JOHN RUSTIN: This conversation about legalized suicide and euthanasia is also a matter of public policy with enormous implications for our culture. What are the implications of legalizing assisted suicide from a policy and societal standpoint? In other words, why should it matter to our society as a whole if a terminally ill patient or an elderly individual wants to choose the time and manner of their own death?

WESLEY SMITH: Because you’re basically creating a two-tiered system of a society, where some lives are worth protecting, even from suicide, and some aren’t. And, there’s no reason, by the way, to think that it will be limited to the terminally ill. Why should it be? The ideological premise underlying assisted suicide and euthanasia is this: that killing is an acceptable answer to human suffering. Or, that eliminating the sufferer is a proper response to human suffering. So, why in the world would you limit it to the terminally ill? There are a lot of people who experience far more suffering and for a far longer period of time than the dying: people with disabilities, for example; people with mental illnesses. And if you take a look at societies in which euthanasia and assisted suicide have been widely accepted by the society, which has not yet happened in the United States, and I’m hoping that shows like this will keep that from happening, but if it ever becomes widely accepted and adopted, it very quickly moves away from the terminally ill to people with much more suffering or longer-term suffering. Mental illness, for example. Mentally ill people—not people who are mentally ill with cancer—but people with mental illness are now euthanized as a treatment for their mental illnesses, killed by psychiatrists in the Netherlands and in Belgium. So, what happens when you accept killing as an acceptable answer to human suffering? Your whole brain-set, your mind-set, your value system, your ethics, turns on its head, and that which was once deemed a terrible tragedy, the joint death of elderly people, is celebrated now as death with dignity. It is really a remarkable collapse of everything that is good and decent in healthcare.
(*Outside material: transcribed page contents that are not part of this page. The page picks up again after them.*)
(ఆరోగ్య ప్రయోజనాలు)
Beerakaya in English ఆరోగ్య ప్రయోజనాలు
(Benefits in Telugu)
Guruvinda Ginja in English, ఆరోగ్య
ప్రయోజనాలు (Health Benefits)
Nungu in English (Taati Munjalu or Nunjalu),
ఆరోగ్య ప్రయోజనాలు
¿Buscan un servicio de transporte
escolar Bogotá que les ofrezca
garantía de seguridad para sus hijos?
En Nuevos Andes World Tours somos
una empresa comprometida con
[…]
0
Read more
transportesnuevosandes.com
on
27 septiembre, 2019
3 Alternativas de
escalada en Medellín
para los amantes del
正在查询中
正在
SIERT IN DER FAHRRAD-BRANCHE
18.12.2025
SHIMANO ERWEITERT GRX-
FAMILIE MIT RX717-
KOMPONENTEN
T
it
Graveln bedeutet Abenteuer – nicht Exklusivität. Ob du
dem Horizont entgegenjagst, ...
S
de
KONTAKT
JOHN RUSTIN: Unfortunately, Wesley, our time has flown by. It’s been a great discussion. Before we go, I do want to give you an opportunity to let our listeners know where they can go to get more information about your books, about your other resources, and about the Discovery Institute.

WESLEY SMITH: My books are all available either in bookstores or they’re available by special order. certainly has them. The Discovery Institute is and the Center on Human Exceptionalism can be found there.

JOHN RUSTIN: And with that, Wesley Smith, I want to thank you so much for being with us again on Family Policy Matters and for your incredibly important work defending human life and the dignity and value of every human being. We’re so grateful for all that you do and appreciate your taking the time to be with us on Family Policy Matters.

WESLEY SMITH: Thanks for having me, I appreciate it.